Presynaptic NMDA receptors, cannabinoid release and LTD induction in layer 5 cells


It is widely accepted that postsynaptic NMDA receptors (NMDARs) detect coincident pre- and postsynaptic activity during the induction of timing-dependent long-term potentiation (tLTP). Less is known, however, about the mechanisms that underlie timing-dependent long-term depression (tLTD). Although induction of tLTD is known to depend on activation of NMDARs, the factors determining the temporal window for tLTD remain elusive. We set out to investigate tLTD in connected pairs of visual cortical thick-tufted layer-5 (L5) neurons.


We find that L5 tLTD changes short-term depression and the coefficient of variation consistent with presynaptic expression. The need for postsynaptic activity and the presynaptic expression imply retrograde signalling. Synthetic and endogenous agonists of the cannabinoid CB1 receptor produce depression that mimics and occludes tLTD, suggesting that the retrograde signal is an endocannabinoid. Just like tLTD, CB1 agonist-induced LTD requires presynaptic activity and NMDAR activation, but (as opposed to tLTD) it does not rely on postsynaptic Ca2+ influx.


LTD is produced only if the presynaptic neuron is active when endocannabinoid is bound to CB1 receptors. This presynaptic activity dependence relies on presynaptic NMDA autoreceptors that detect the release of glutamate. These presynaptic NMDARs are NR2B subunit-containing at an age when postsynaptic NMDARs are not. In agreement, tLTD, but not tLTP, is abolished by the NR2B-specific blocker ifenprodil.
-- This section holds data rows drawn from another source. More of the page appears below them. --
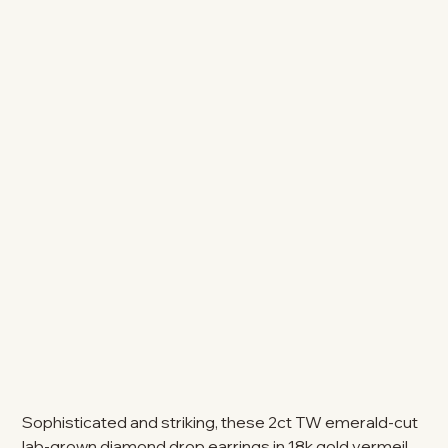
Sophisticated and striking, these 2ct TW emerald-cut
lab-grown diamond drop earrings in 18k gold vermeil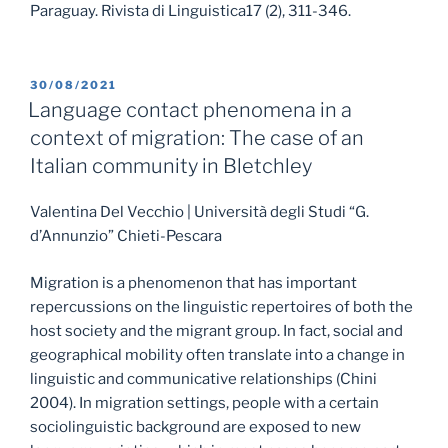
Paraguay. Rivista di Linguistica17 (2), 311-346.
POSTED
30/08/2021
ON
Language contact phenomena in a
context of migration: The case of an
Italian community in Bletchley
Valentina Del Vecchio | Università degli Studi “G.
d’Annunzio” Chieti-Pescara
Migration is a phenomenon that has important
repercussions on the linguistic repertoires of both the
host society and the migrant group. In fact, social and
geographical mobility often translate into a change in
linguistic and communicative relationships (Chini
2004). In migration settings, people with a certain
sociolinguistic background are exposed to new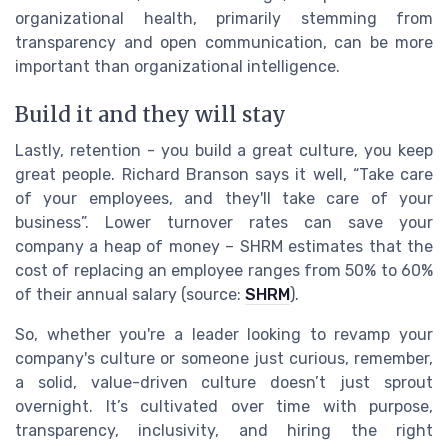
organizational health, primarily stemming from
transparency and open communication, can be more
important than organizational intelligence.
Build it and they will stay
Lastly, retention - you build a great culture, you keep
great people. Richard Branson says it well, “Take care
of your employees, and they'll take care of your
business”. Lower turnover rates can save your
company a heap of money – SHRM estimates that the
cost of replacing an employee ranges from 50% to 60%
of their annual salary (source:
SHRM
).
So, whether you're a leader looking to revamp your
company's culture or someone just curious, remember,
a solid, value-driven culture doesn’t just sprout
overnight. It’s cultivated over time with purpose,
transparency, inclusivity, and hiring the right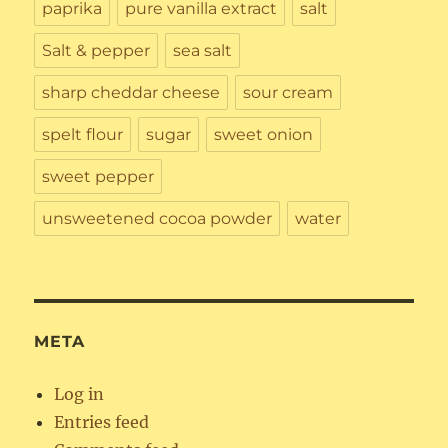
paprika
pure vanilla extract
salt
Salt & pepper
sea salt
sharp cheddar cheese
sour cream
spelt flour
sugar
sweet onion
sweet pepper
unsweetened cocoa powder
water
META
Log in
Entries feed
Since LTD requires the presence of endocannabinoid, reduced rates of endocannbinoid breakdown may extend the tLTD temporal window. In agreement, blockers of endocannabinoid hydrolysis significantly increase the tLTD timing window.


In conclusion, tLTD requires simultaneous activation of presynaptic NMDA and CB1 receptors. This novel form of presynaptic coincidence detection may explain the temporal window of tLTD and may also impart synapse specificity to cannabinoid retrograde signaling.